Please copy the records below word for word, leaving out the pictures.

--

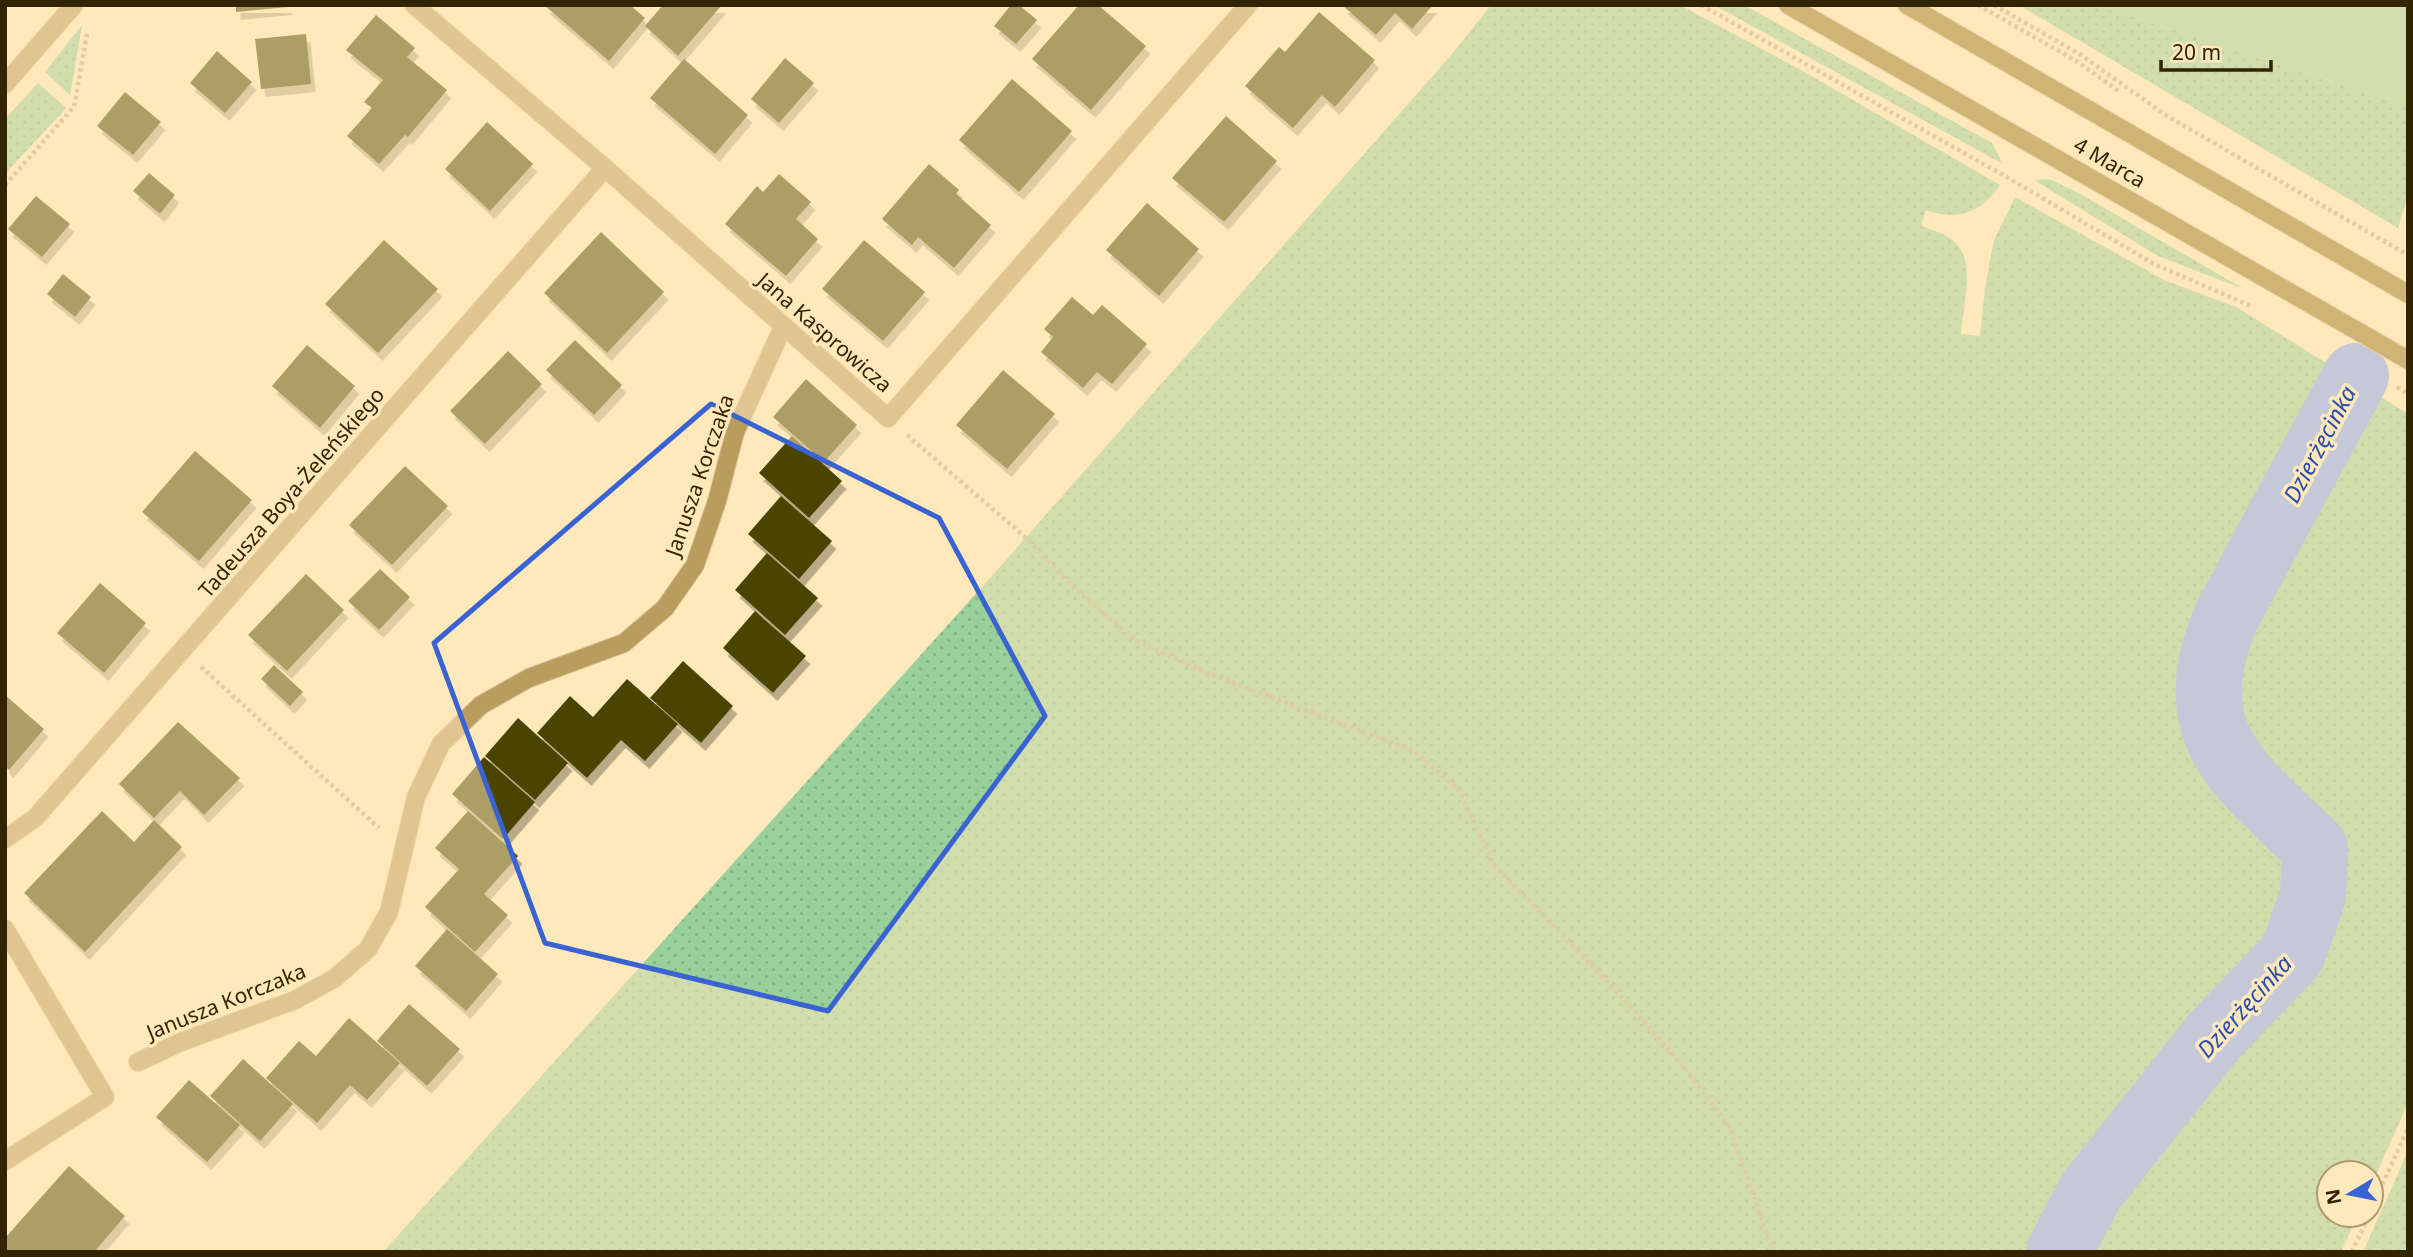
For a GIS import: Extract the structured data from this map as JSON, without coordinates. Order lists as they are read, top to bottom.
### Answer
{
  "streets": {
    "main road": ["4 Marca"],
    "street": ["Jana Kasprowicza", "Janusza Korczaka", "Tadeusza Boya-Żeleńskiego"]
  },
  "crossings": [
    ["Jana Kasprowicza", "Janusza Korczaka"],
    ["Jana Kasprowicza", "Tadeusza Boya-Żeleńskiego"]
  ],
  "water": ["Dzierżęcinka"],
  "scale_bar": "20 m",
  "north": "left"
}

--

Solution for this exercise »
For a GIS import: Extract the structured data from this map as JSON, without coordinates. Order lists as they are read, top to bottom.
### Answer
{
  "streets": {
    "main road": ["4 Marca"],
    "street": ["Jana Kasprowicza", "Janusza Korczaka", "Tadeusza Boya-Żeleńskiego"]
  },
  "crossings": [
    ["Jana Kasprowicza", "Janusza Korczaka"],
    ["Jana Kasprowicza", "Tadeusza Boya-Żeleńskiego"]
  ],
  "water": ["Dzierżęcinka"],
  "scale_bar": "20 m",
  "north": "left"
}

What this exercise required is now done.